In April of 2016, UnitedHealthcare’s CEO Stephen Hemsley said that in 2017 UHC “will remain in only a handful of states.” According to an article by Employee Benefit News, “the exchange market is proving to be smaller and riskier than UnitedHealth had expected, meaning…the company expects to lose about $650 million on the plans this year.”
Many are asking “how does UnitedHealthcare’s pending departure of the individual exchange affect the millions of people who are currently enrolled in, or considering enrollment through, a private exchange?” Especially in light of the fact that Accenture (a lead strategy and consulting firm) forecasts private exchange enrollment of employees under 65 years old and dependents will grow to 12 million in 2016…22 million in 2017…and 40 million enrollees by 2018!
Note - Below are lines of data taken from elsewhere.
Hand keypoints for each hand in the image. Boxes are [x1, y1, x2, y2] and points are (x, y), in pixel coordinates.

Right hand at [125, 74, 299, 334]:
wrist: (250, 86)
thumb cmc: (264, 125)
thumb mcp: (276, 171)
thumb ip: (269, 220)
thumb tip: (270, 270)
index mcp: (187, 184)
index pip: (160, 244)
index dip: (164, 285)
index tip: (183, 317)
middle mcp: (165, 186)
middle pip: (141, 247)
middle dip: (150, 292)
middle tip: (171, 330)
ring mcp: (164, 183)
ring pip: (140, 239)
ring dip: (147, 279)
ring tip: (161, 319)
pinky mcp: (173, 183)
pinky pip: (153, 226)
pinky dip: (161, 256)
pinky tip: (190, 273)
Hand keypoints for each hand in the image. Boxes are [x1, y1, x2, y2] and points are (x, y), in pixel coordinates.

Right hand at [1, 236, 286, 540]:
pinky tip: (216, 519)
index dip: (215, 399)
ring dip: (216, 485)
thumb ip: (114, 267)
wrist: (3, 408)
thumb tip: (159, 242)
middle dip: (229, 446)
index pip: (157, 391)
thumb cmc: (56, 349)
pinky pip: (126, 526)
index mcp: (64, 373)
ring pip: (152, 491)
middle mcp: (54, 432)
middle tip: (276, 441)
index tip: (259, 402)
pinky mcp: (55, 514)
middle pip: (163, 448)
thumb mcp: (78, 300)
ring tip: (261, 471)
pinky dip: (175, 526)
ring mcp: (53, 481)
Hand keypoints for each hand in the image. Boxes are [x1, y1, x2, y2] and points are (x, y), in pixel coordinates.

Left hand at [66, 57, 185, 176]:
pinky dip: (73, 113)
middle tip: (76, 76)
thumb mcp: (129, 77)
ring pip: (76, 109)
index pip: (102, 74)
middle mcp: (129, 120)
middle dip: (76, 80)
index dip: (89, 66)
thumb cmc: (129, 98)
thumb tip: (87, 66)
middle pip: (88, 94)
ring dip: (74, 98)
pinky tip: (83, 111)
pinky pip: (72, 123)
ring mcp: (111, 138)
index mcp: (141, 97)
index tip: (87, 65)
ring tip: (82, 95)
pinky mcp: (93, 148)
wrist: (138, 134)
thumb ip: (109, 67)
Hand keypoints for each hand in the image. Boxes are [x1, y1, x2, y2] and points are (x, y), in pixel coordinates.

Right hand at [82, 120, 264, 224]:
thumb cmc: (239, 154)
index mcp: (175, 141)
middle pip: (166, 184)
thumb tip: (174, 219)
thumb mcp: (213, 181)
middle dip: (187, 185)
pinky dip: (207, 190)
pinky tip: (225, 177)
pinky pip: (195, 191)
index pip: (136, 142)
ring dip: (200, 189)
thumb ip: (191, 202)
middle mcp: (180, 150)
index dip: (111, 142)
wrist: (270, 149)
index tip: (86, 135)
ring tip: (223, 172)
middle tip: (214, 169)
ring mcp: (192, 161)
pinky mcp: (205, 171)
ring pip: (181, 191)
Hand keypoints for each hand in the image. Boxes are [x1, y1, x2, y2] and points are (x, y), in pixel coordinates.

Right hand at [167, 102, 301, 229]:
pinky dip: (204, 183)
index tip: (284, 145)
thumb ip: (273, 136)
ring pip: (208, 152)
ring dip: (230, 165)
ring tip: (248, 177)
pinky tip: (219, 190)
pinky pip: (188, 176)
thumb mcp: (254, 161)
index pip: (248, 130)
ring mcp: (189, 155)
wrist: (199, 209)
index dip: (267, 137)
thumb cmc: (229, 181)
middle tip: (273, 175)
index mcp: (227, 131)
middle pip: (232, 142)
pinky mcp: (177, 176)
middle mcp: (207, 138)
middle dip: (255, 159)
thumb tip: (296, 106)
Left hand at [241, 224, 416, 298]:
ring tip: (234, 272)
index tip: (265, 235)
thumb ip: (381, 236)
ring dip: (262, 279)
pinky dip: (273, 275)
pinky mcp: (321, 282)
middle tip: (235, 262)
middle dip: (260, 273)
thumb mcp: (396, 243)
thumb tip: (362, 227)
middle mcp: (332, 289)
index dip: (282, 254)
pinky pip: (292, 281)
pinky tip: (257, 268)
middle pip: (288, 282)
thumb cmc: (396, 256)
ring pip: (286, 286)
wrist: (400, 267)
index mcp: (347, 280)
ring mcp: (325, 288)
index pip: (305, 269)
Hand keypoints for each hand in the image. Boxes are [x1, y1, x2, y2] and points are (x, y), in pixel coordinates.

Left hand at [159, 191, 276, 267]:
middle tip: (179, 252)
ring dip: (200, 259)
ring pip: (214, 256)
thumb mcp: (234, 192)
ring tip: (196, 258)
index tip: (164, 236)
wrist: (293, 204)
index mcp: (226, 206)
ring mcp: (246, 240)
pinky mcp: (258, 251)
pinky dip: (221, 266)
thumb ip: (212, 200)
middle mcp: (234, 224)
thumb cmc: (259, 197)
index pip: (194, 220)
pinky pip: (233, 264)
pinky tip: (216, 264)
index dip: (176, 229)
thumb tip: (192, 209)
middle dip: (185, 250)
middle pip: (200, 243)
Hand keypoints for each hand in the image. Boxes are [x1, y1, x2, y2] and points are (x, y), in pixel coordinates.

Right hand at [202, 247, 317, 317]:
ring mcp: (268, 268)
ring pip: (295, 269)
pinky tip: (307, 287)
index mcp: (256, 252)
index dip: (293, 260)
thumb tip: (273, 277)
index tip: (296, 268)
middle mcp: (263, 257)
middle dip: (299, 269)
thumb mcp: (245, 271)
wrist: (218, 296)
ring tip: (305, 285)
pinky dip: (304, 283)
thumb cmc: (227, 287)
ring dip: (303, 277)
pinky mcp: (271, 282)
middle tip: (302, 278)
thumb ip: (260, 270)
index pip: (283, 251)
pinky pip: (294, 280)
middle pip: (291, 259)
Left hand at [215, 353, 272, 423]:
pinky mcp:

Private versus Public Exchanges
First, let’s talk about the different types of exchanges. The two primary exchange platforms are public and private. One of the biggest differentiators is how the insurance is paid. A public exchange offers the potential of government premium subsidies or tax credits; whereas, private exchanges are typically employer sponsored and offer tax-favorable premium subsidies paid by the employer. Both public and private exchanges may or may not require the insured to make premium payments.
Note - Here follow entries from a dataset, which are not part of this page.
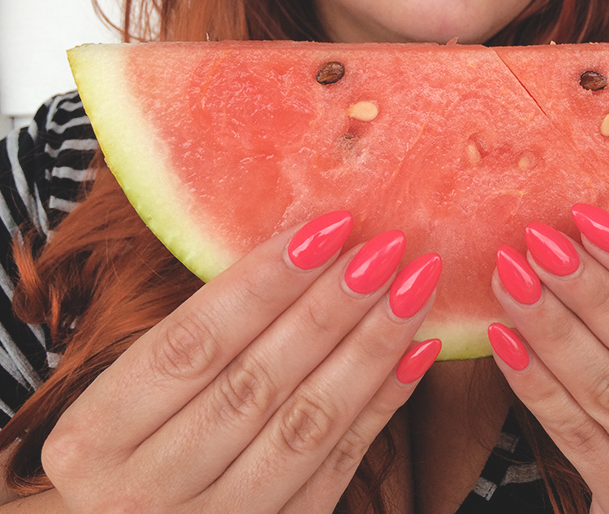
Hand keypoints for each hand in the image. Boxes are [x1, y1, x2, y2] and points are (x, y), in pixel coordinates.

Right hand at [40, 211, 441, 513]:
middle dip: (330, 307)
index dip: (263, 281)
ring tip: (413, 288)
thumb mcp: (115, 411)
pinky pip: (336, 469)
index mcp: (89, 443)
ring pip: (305, 425)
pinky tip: (415, 353)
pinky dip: (379, 407)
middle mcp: (143, 493)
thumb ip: (182, 348)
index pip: (191, 344)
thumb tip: (289, 255)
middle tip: (387, 247)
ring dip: (368, 350)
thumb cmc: (123, 464)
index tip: (327, 226)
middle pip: (255, 381)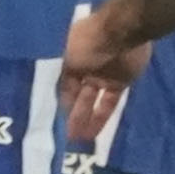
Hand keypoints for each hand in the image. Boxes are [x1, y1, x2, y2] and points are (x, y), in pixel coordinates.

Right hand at [59, 7, 148, 142]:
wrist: (122, 32)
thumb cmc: (87, 43)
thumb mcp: (65, 60)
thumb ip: (61, 80)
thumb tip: (54, 100)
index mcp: (68, 60)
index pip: (61, 87)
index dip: (57, 105)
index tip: (51, 124)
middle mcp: (84, 69)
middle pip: (76, 97)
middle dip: (69, 116)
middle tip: (63, 138)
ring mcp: (103, 76)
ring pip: (91, 102)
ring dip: (83, 120)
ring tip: (75, 140)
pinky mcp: (121, 83)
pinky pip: (109, 103)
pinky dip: (101, 118)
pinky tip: (91, 135)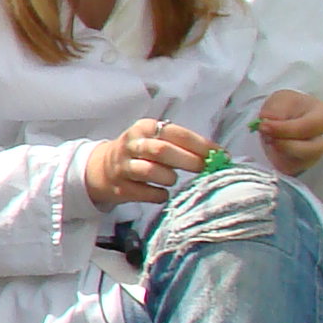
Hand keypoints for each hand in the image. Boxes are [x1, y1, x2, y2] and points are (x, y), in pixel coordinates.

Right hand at [83, 115, 215, 207]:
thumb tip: (218, 155)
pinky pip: (146, 193)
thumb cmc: (141, 154)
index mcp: (145, 128)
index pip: (176, 133)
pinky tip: (162, 193)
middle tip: (204, 168)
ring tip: (172, 179)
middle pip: (162, 150)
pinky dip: (159, 195)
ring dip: (169, 178)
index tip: (220, 154)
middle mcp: (132, 144)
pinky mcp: (121, 187)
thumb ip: (182, 145)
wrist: (102, 170)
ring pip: (151, 171)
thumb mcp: (155, 140)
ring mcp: (124, 166)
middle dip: (188, 160)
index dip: (200, 144)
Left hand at [254, 90, 322, 175]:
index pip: (308, 127)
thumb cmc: (289, 107)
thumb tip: (268, 120)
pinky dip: (277, 160)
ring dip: (280, 153)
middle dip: (284, 145)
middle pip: (310, 150)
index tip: (263, 125)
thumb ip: (276, 109)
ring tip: (269, 139)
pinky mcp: (302, 165)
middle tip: (266, 135)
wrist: (288, 117)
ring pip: (300, 163)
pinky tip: (271, 147)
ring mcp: (317, 155)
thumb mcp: (281, 99)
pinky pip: (290, 168)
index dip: (284, 129)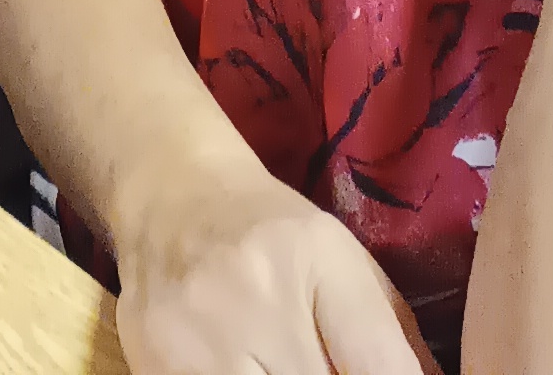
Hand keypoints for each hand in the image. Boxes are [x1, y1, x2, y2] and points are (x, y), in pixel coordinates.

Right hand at [119, 178, 438, 373]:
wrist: (171, 195)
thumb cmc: (275, 235)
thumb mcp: (346, 264)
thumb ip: (397, 343)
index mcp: (317, 257)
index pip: (381, 368)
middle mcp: (256, 293)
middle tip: (327, 365)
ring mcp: (198, 334)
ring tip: (290, 363)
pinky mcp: (156, 364)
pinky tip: (253, 370)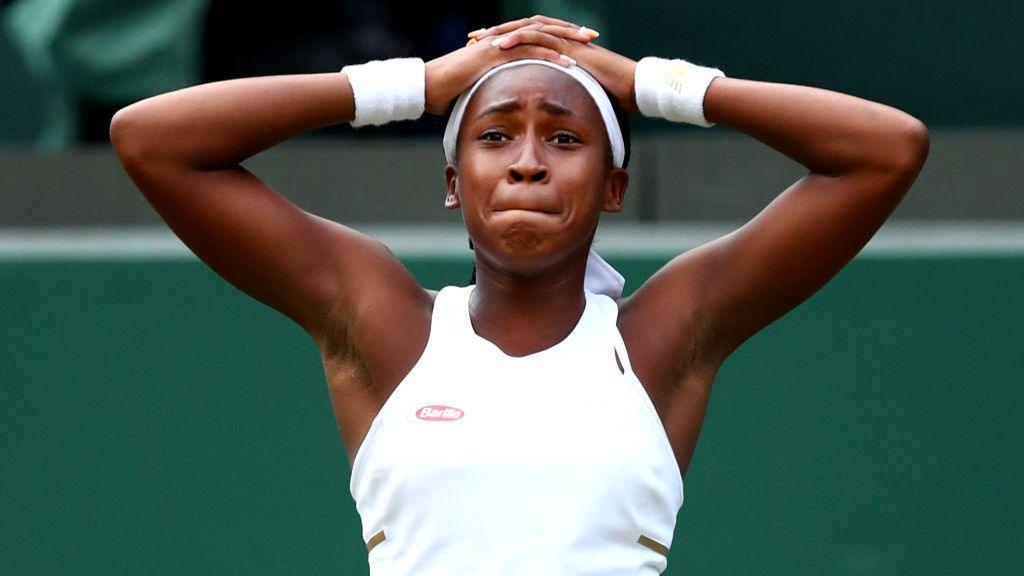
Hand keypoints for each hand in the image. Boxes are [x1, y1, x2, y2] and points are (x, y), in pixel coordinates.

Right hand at [424, 18, 580, 114]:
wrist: (427, 87)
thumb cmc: (448, 91)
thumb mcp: (478, 87)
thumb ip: (494, 87)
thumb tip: (504, 101)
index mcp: (501, 45)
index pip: (536, 36)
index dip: (558, 38)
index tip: (579, 44)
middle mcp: (502, 40)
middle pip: (542, 29)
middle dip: (569, 32)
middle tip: (592, 36)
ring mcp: (499, 45)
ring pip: (539, 36)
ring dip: (565, 39)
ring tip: (587, 44)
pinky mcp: (495, 55)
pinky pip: (528, 52)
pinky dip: (549, 56)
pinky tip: (568, 63)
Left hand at [465, 15, 638, 113]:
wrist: (633, 88)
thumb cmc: (612, 97)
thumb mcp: (579, 98)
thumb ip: (563, 100)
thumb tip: (553, 120)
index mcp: (558, 50)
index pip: (525, 42)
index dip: (502, 46)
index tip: (480, 53)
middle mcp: (559, 41)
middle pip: (520, 31)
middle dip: (494, 34)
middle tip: (471, 39)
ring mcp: (564, 40)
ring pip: (525, 29)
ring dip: (500, 34)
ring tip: (479, 40)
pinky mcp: (568, 44)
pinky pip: (539, 36)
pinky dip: (518, 39)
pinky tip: (500, 46)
More on Public Exchanges – (aka Healthcare.gov)
HealthCare.gov is the only public exchange model. While some qualifying employers may purchase coverage through Healthcare.gov, the significant majority of enrollments are made up of individuals without access to affordable employer-sponsored coverage. Insurance companies are not required to participate in the public exchange, nor are they required to offer all of their plan designs in the public exchange. As a result, the public exchange has more limited options.
More on Private Exchanges – (aka Defined Contribution)
Unlike HealthCare.gov, a private exchange (also known as a defined-contribution model) is more common in the employer market. With a private exchange model, employers (and employees) choose from a much larger array of plan designs and insurance companies. By using defined contribution technology, employers designate $X towards employee/dependent insurance cost (i.e. a premium subsidy) and provide employees with cost and benefit options. As the work force grows more diverse, premiums rise, and the ACA forces benefit changes, the defined contribution model provides employers with a long-term solution that is flexible and affordable. The best thing about private exchanges? Employers don’t need to go through the painful process of choosing a plan design for employees every year!
With all that in mind – let’s go back to the original question:
“How does UHC’s pending departure of the individual exchange affect the millions of people who are currently enrolled in, or considering enrollment through, a private exchange?” It doesn’t!
When an insurance company agrees to participate in HealthCare.gov, it agrees to abide by certain rules, policies and procedures that may not necessarily exist in the private market. UHC is an insurance company, and the insurance company’s job is to manage risk. If an insurance company doesn’t manage risk well, we all suffer because premiums will increase at a higher rate in order to make up for losses.
2016 marks the three-year anniversary of Healthcare.gov. Regardless of your political stance, the U.S. healthcare system needed a change. This is just the beginning. Expect more changes, but don’t be worried or fearful. While change is hard, it is often necessary and good. It’s important to think ahead and develop a strategic plan so you have some control vs. letting the industry control you.